In Minnesota, at least one important grand jury rule change has been proposed. The Minnesota County Attorneys Association in April asked a Supreme Court advisory committee to include new, tailored language in Rule 18 of the Minnesota Court Rules of Criminal Procedure. It would allow prosecutors to disclose a summary of the evidence presented to grand juries after non-indictments in police shootings.

"The attempt was to make it more transparent and [used] in only very specific cases," said Bob Small, the association's executive director. The basic idea, Small said, is to find a way both to keep the public informed and to keep the powerful investigative tool of the grand jury subpoena in prosecutors' hands.

Small does not know whether the advisory committee has adopted the suggestion or plans to request an order from the Supreme Court.

Orput supports the proposal. Freeman has not taken a position. But that is something of a moot point, Freeman said, because he has issued a blanket ban on grand juries in his own cop cases.

Freeman said he does not feel has lost any investigative firepower by foregoing grand juries. In the Clark case, for instance, he said tapped into investigative subpoenas without involving a grand jury.

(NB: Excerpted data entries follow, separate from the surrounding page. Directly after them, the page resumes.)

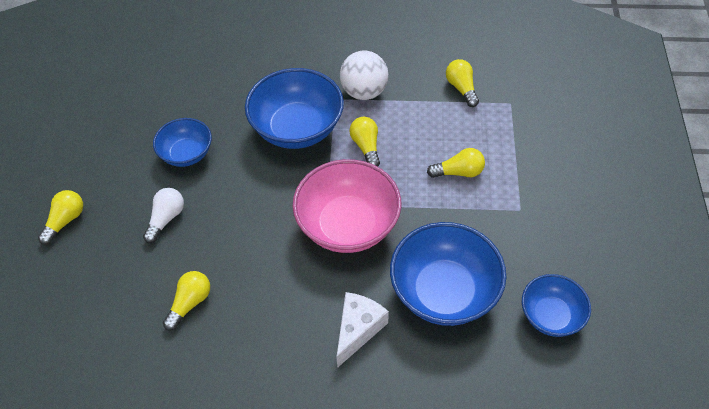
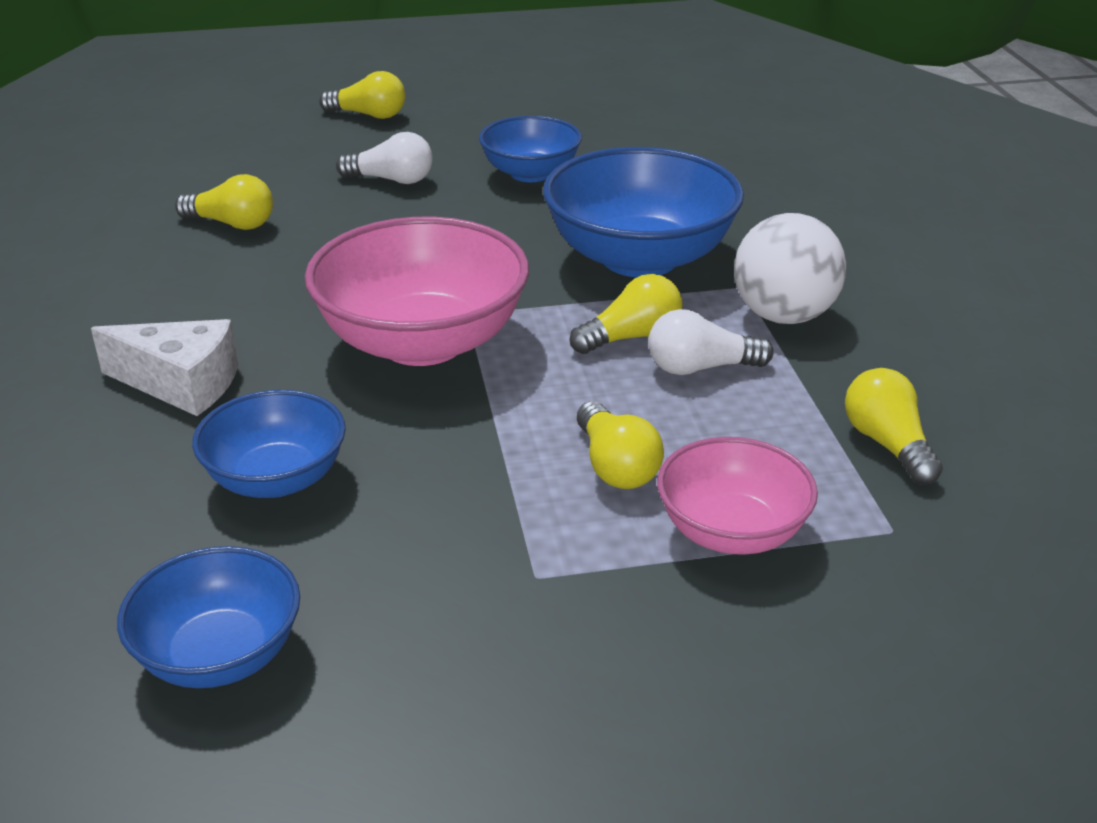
camera: 75 degrees right, 20 degrees down
(396, 129) = (700, 368): none -> white light bulb
(444, 291) = (276, 479): blue bowl -> blue bowl, size x0.59
(461, 88) = (888, 444): yellow light bulb -> yellow light bulb turned 75 degrees counterclockwise
(504, 147) = (731, 532): none -> pink bowl

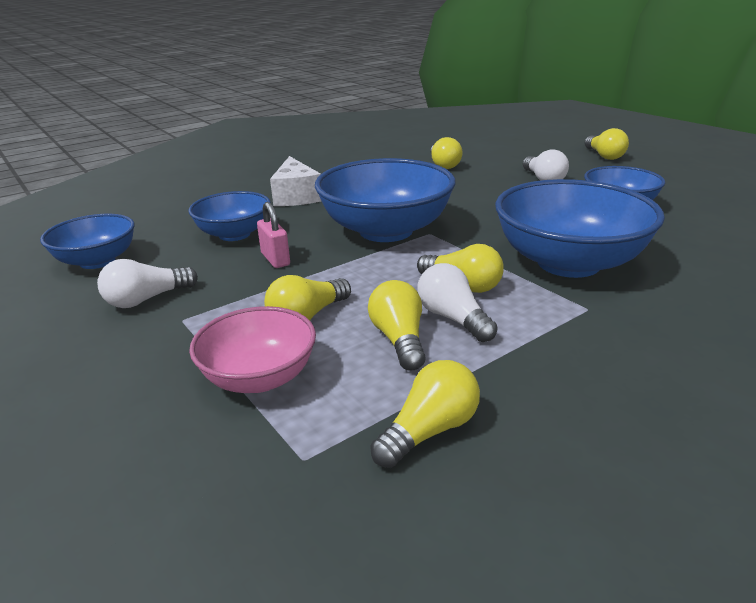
camera: 65 degrees right, 5 degrees down
(418, 457) = (275, 259): none -> pink padlock
(422, 342) = (386, 231): pink bowl -> blue bowl
(439, 605) = (147, 299): none -> white light bulb
(719, 415) = (399, 339): none -> yellow light bulb
(783, 316) = (570, 335): white ball -> none

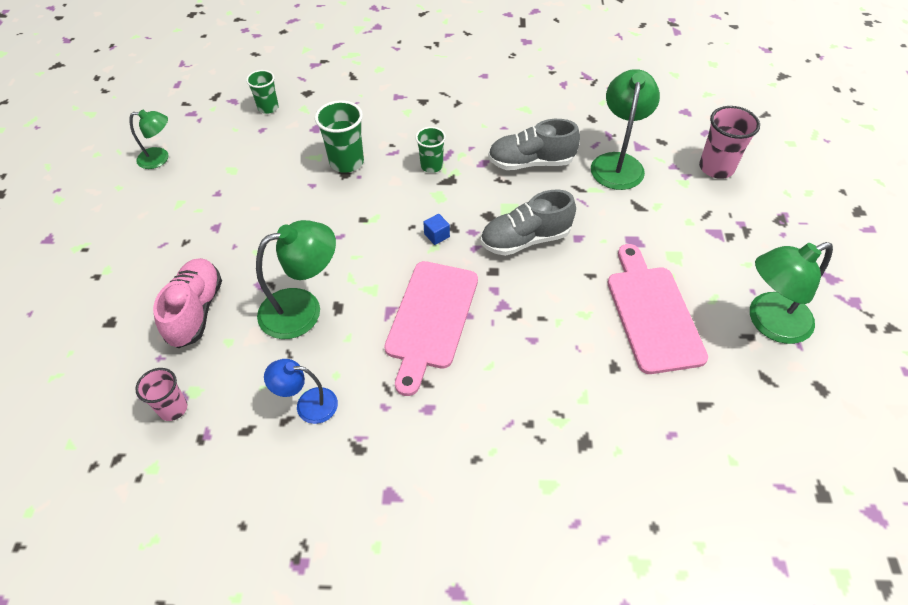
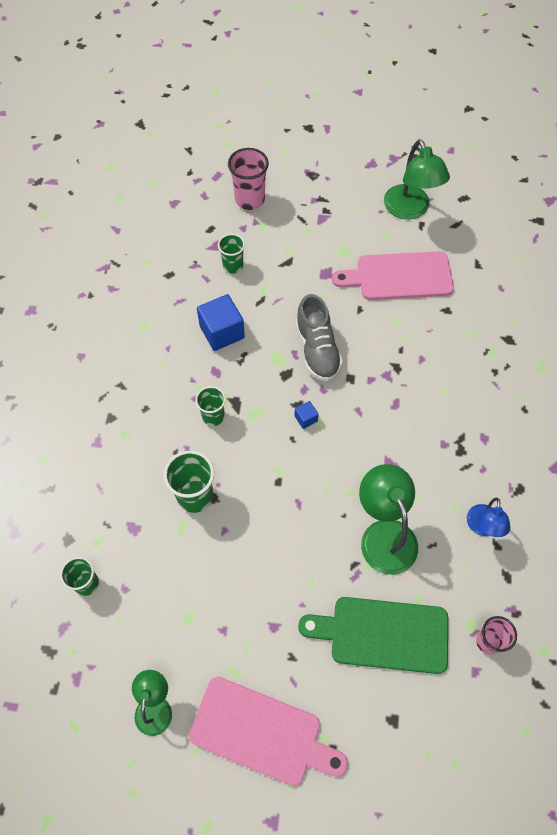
camera: 85 degrees left, 10 degrees up
(196, 311) = (383, 634): pink shoe -> green cutting board
(430, 319) = (399, 430): pink cutting board -> pink cutting board (261, 733)
(531, 162) = (222, 332): grey shoe -> blue cube
(618, 163) = (233, 266): green lamp -> green cup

"I don't think we miss anything, the investigation is always very thorough-that's one of the reasons it takes so long," he said. Most witnesses are eager to testify about police shootings and don't need to be compelled, he said.

When prosecutors make the decisions independently, Freeman said, the public knows who is responsible-a factor that gets lost when anonymous grand juries choose. Going it alone also means the public gets a complete readout of the case file when the decision is not to charge, Freeman said. That also does not happen when grand juries are involved.

That doesn't mean the public is automatically happy with the decision, he added, but at least they have recourse. If the public is vehemently opposed, Freeman said, it can oust that official at the ballot box.

"I'm not afraid of that, but that's the ultimate," Freeman said. "With the grand jury you have no idea who they are. And that gets very frustrating to people."